'All things come to an end': A last meeting with Samuel Beckett
Award winning writer Mark Axelrod recalls a poignant final lunch with Beckett
“How’s the writing going?” I asked. A legitimate question of one writer to another regardless of the legitimate disparity in our talents.
Not well, he said, as he fiddled with his cigars.
“Writer’s block,” I said as a jest to me, to him, but he answered that it had never lasted so long.
Then he looked at me with a smile that masqueraded nothing. A realization that the Muse was finally eluding him and he said, all things come to an end.
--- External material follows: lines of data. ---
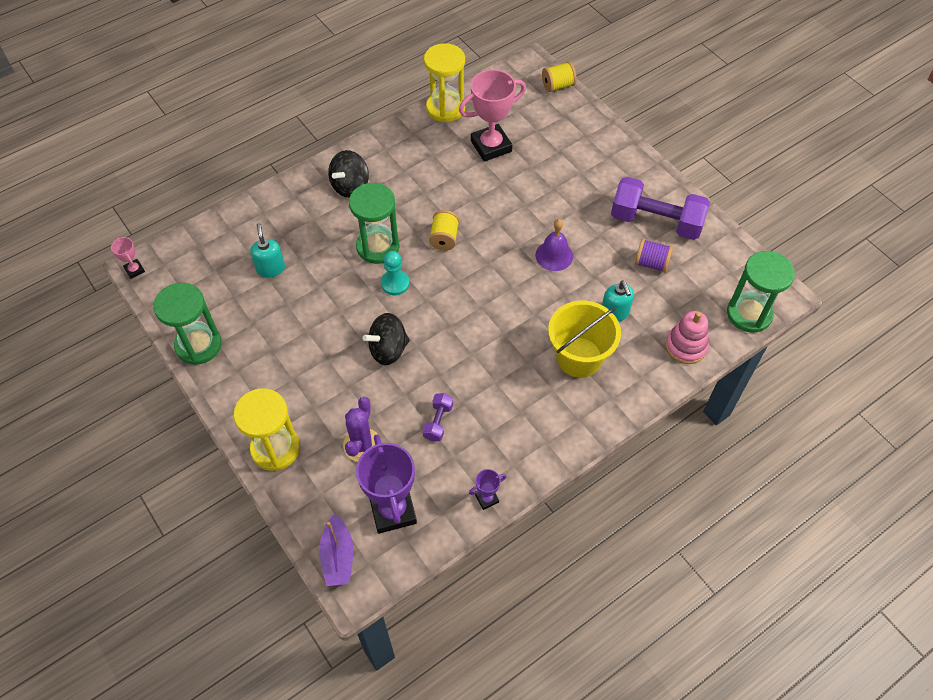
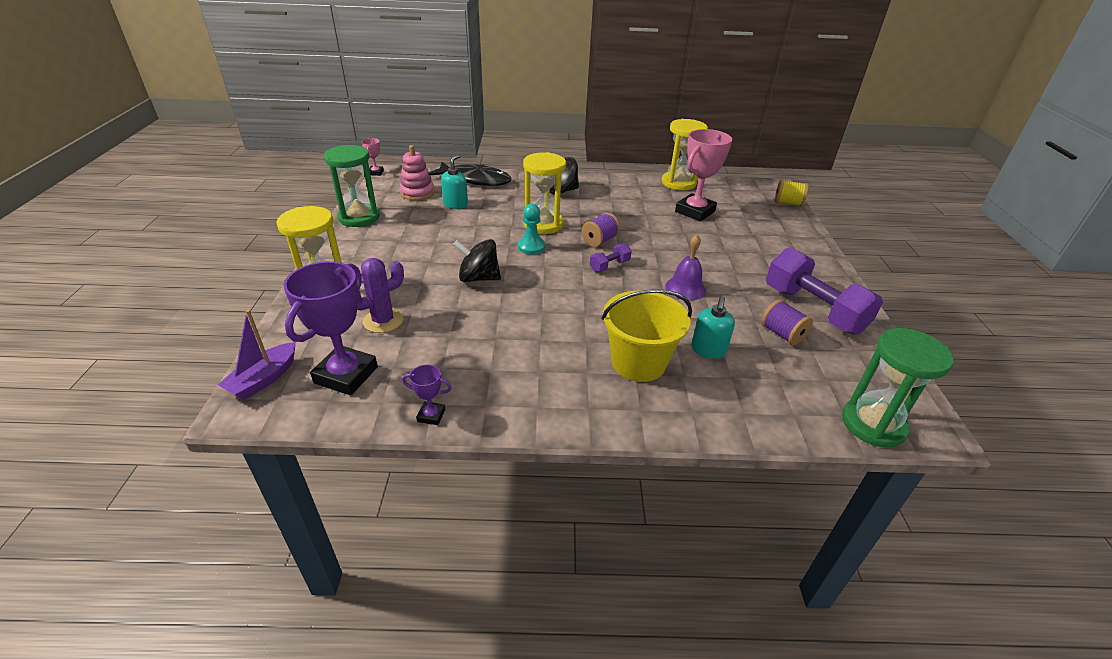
camera: 35 degrees right, 20 degrees down
(250, 219) = (475, 180): none -> black fish
(378, 246) = (543, 224): green hourglass -> yellow hourglass
(438, 422) = (459, 339): purple dumbbell -> purple dumbbell (609, 266)
(444, 238) = (599, 240): yellow spool -> purple spool
(491, 146) = (695, 211): pink trophy -> pink trophy turned 60 degrees counterclockwise
(685, 346) = (767, 412): pink stacking toy -> pink stacking toy (417, 193)

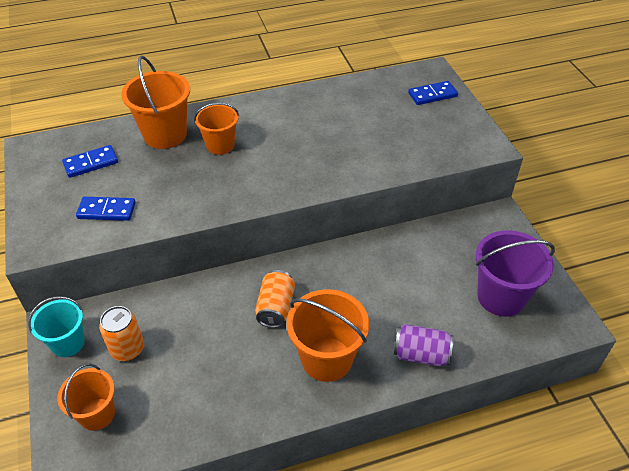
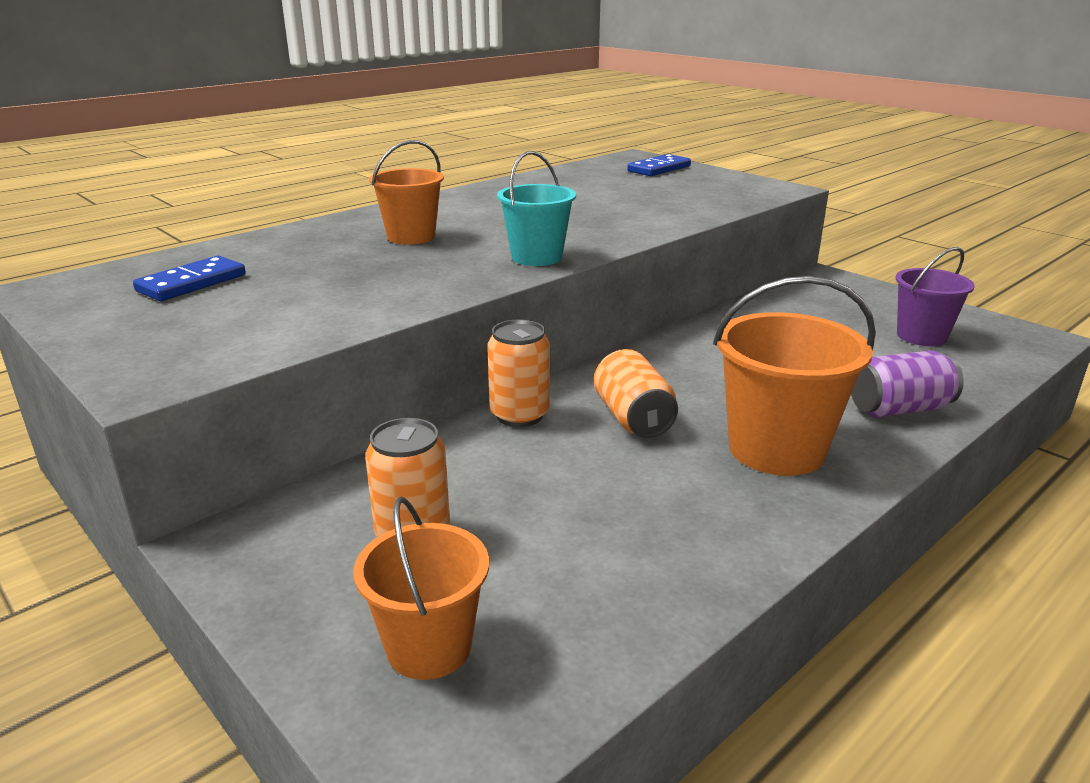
camera: 25 degrees left, 20 degrees down
(68, 343) = (273, 562): turquoise bucket -> turquoise bucket (536, 257)
(107, 210) = (270, 319): blue domino -> none
(165, 135) = (306, 242): orange bucket -> none
(223, 285) = (519, 415): none -> orange can
(501, 297) = (921, 336): purple bucket -> purple bucket, size x0.64

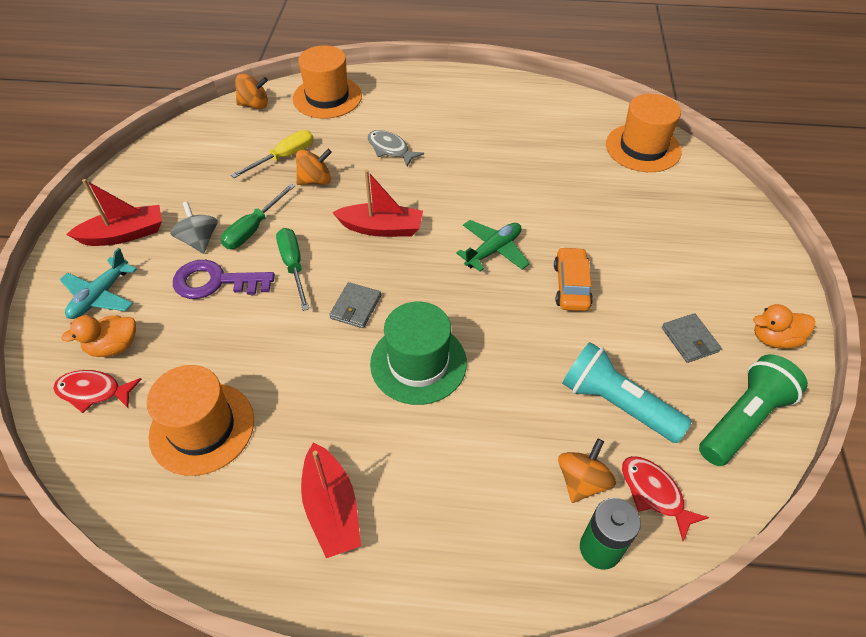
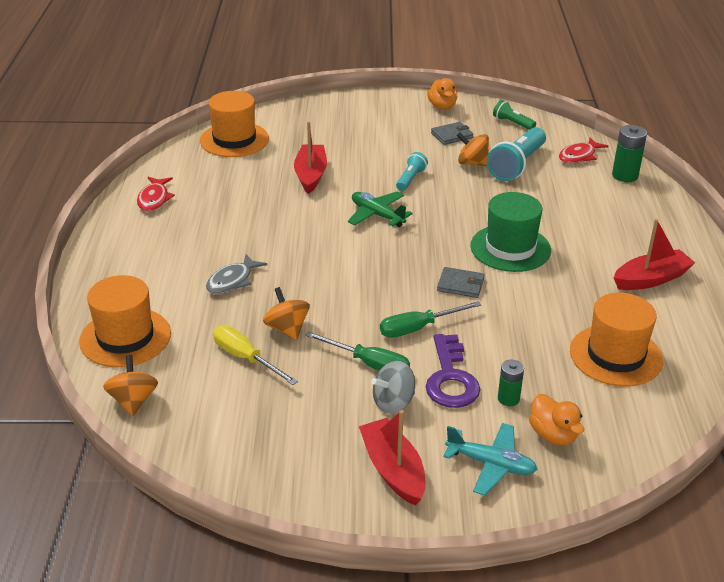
camera: 95 degrees left, 15 degrees down
(93, 392) = (608, 435): red fish -> red fish (154, 199)
(173, 321) = (508, 399): none -> green battery
(381, 228) = (357, 278): red boat -> red boat (310, 175)
(571, 286) = (410, 179): orange car -> turquoise flashlight
(582, 481) = (582, 180): orange spinning top -> orange spinning top (472, 163)
(743, 420) = (512, 123): green flashlight -> green flashlight, size x0.55

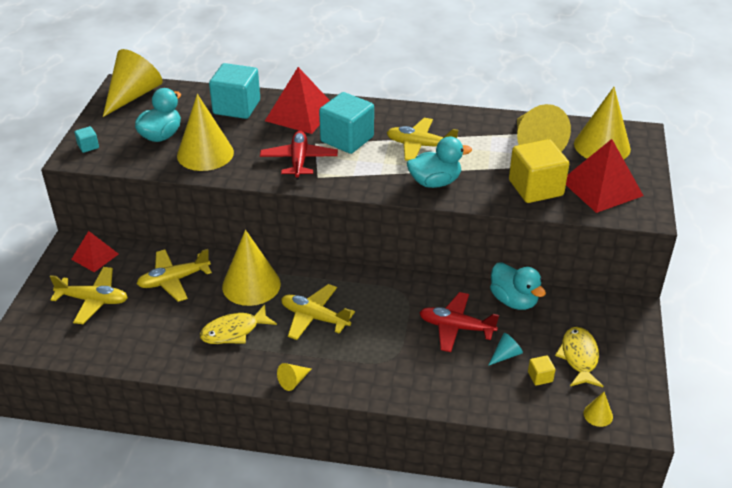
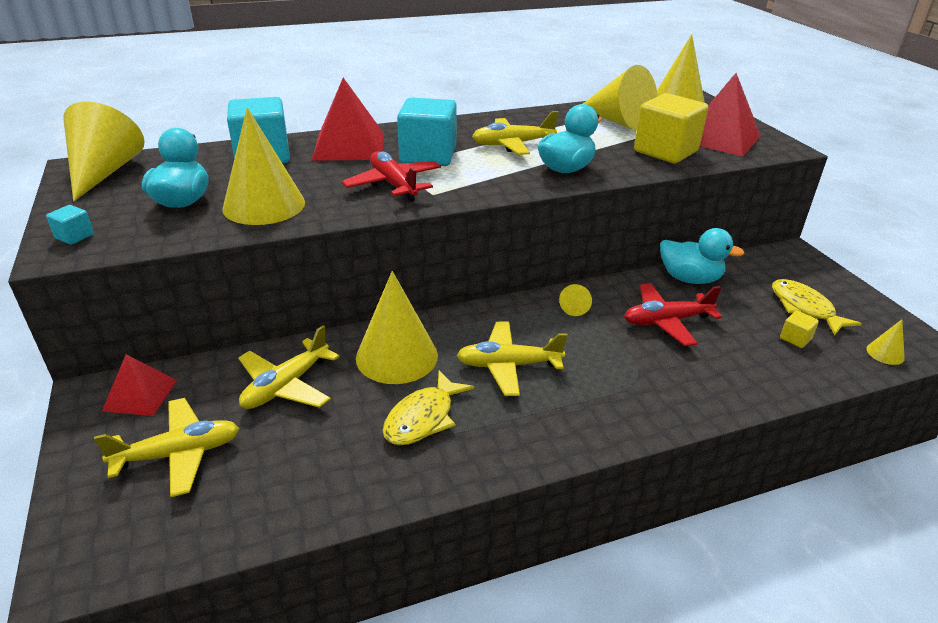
camera: 30 degrees left, 5 degrees down
(293, 381) = (555, 448): yellow cone -> yellow cone (575, 307)
(505, 355) = (741, 330): turquoise cone -> none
And I realized that anything I said or did after that comment would never alter the fabric of that day, nor my life, nor his, nor any other life that had been or is or will be touched by his prose, by the supple salience of his prose which breathes across the page.
I had often thought of myself as fairly facile in conversation. Able to pick up and move in any direction. But I suddenly found myself unable to think of anything to say that would liquidate the vacuum of the moment. Fortunately, the coffees came. A caffeinated respite.
I remembered reading, that morning, on the Metro, an article in the now defunct Paris magazine, Passion, titled “Les l00 Poids Lourds Des Lettres” with a picture of a certain Regine Deforges, a writer unknown to me, on the cover. The blurb beneath the title read ““Un hit-parade des l00 personnes-editeurs, écrivains, et...poètes-qui constituent le Tout-Paris des lettres.”
The article certainly piqued my interest since I wondered in what category they had ensconced Beckett since such natives as Michel Butor and Maurice Blanchot and Claude Simon and Nathalie Sarraute were included as were exiles such as Milan Kundera.
But though I looked and looked and looked again, Beckett was missing. Some poseurs were there, yes; some Beckett, was not.
And so I said to him, ‘You’ve been living in Paris for all these many years and yet they haven’t included you among their ‘dinosaures des lettres Francaises.’ You live in France, you speak and write in French, yet they didn’t include you. Why do you think they did that?”
At first he looked puzzled by the exclusion, but then, with another smile, merely said, it’s okay, I forgive them. Maybe it was because he still thought of himself as Irish even after living 50 years in France or maybe it was because the redacteur en chef hadn’t edited the copy or perhaps the staff had thought him dead. At any rate, I didn’t forgive them.
“But when were you last in Ireland?” I asked.
‘68, he said, for a funeral. And then in a transition that wouldn’t have been a stain upon his craft, he said his mother was dead, and his brother was dead, and Blin was dead and so was Jack Yeats.
And one could see the furrowed frown in his forehead as he held his hand to his head, thinking, perhaps repeating thoughts, or losing them, within the confines of time, time in the Vaucluse, Rousillon, with his wife, with others, time with Watt. The furrowed frown.